● PROVIDED INFORMATION
● ● ● ●
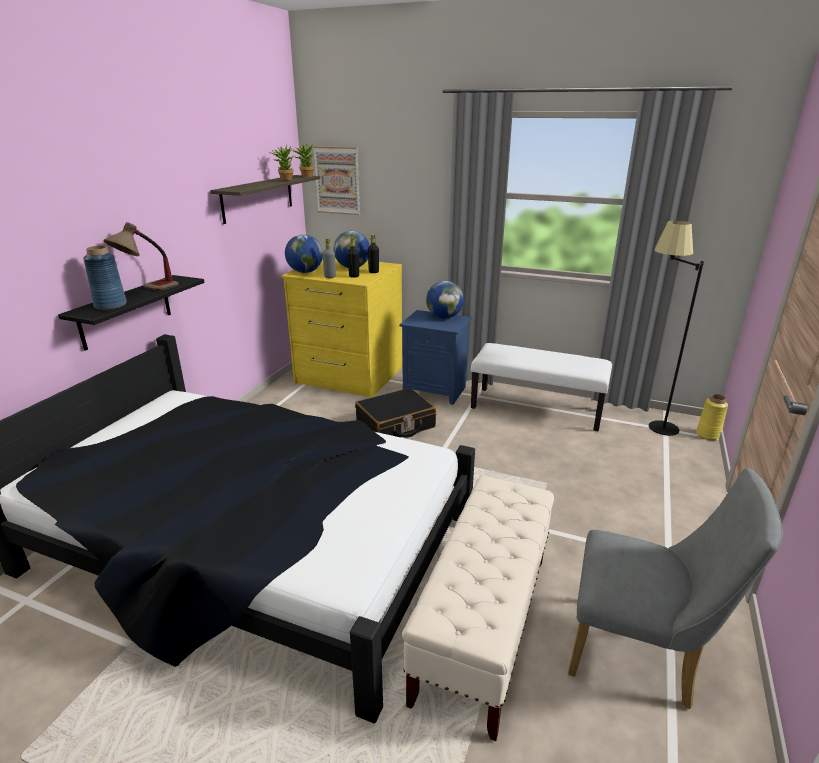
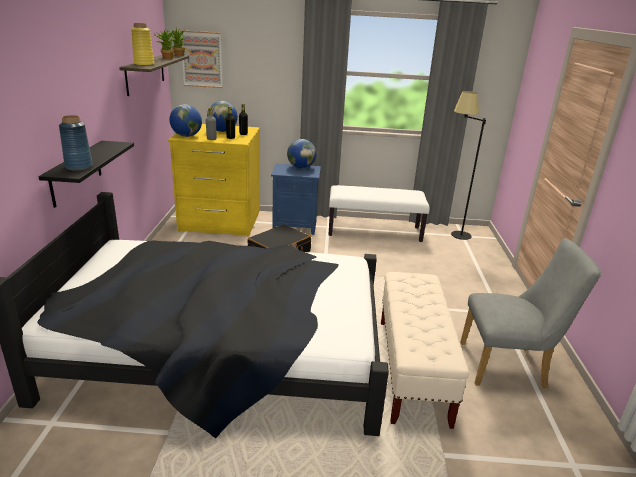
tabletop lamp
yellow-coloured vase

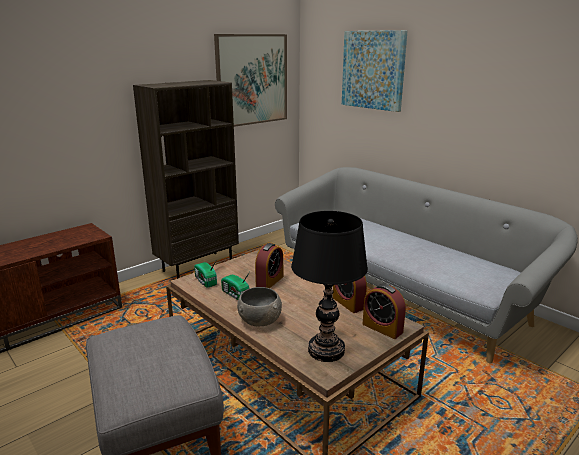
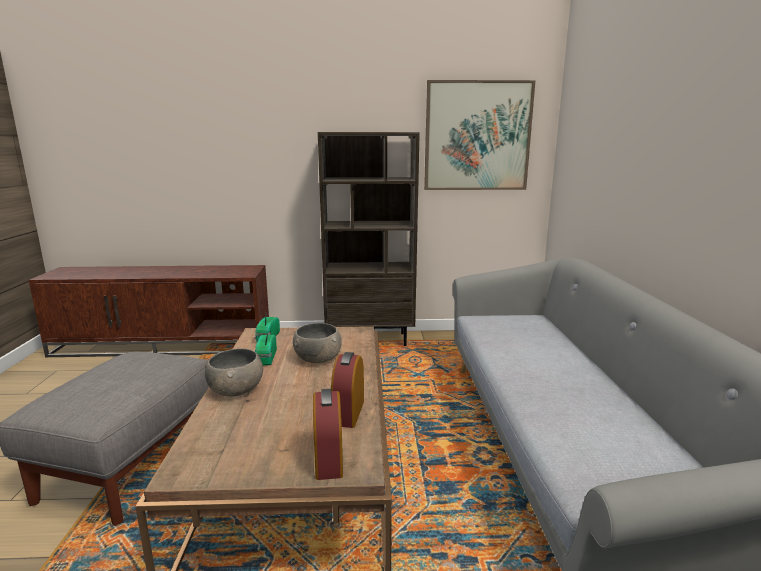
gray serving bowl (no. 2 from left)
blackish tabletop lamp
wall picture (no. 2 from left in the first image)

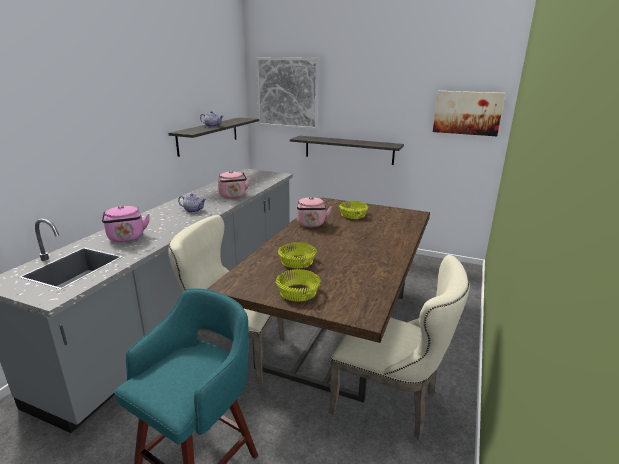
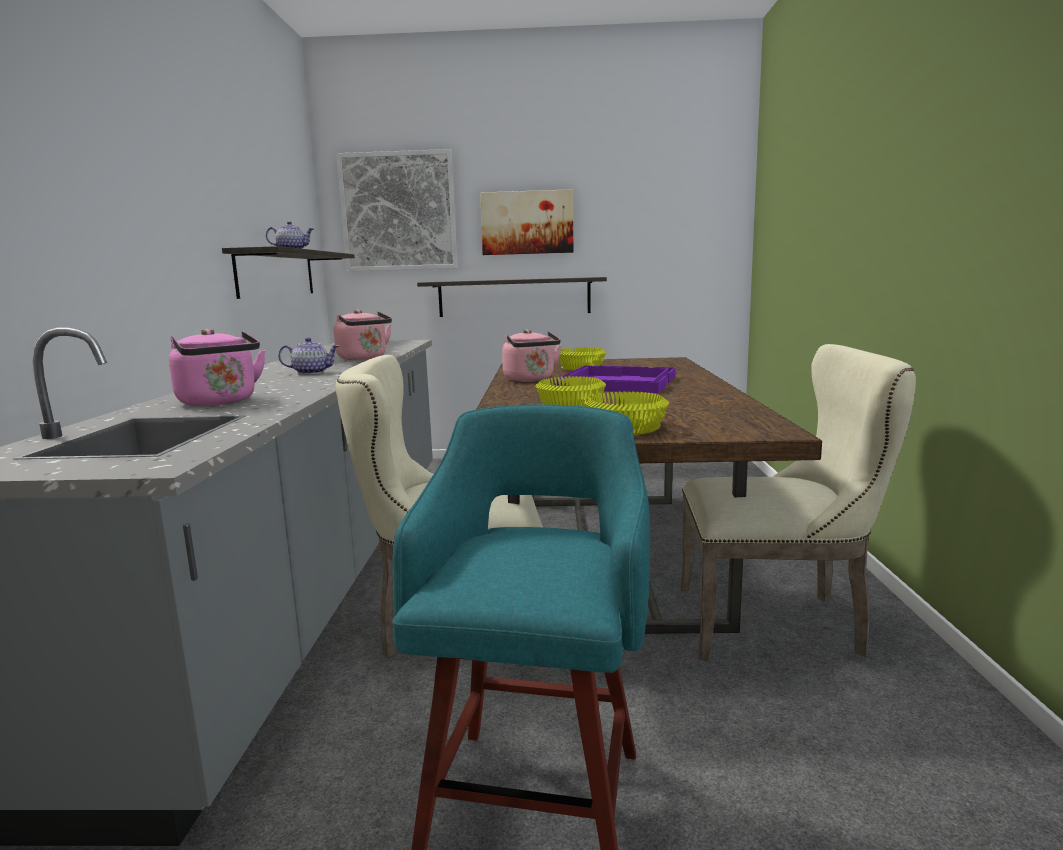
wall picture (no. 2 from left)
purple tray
● ● ● ●
● WHAT THIS TASK INVOLVES
Please produce an exact copy of all the material, leaving out the pictures.

● ANSWER TO THE EXERCISE
tabletop lamp
yellow-coloured vase

gray serving bowl (no. 2 from left)
blackish tabletop lamp
wall picture (no. 2 from left in the first image)

wall picture (no. 2 from left)
purple tray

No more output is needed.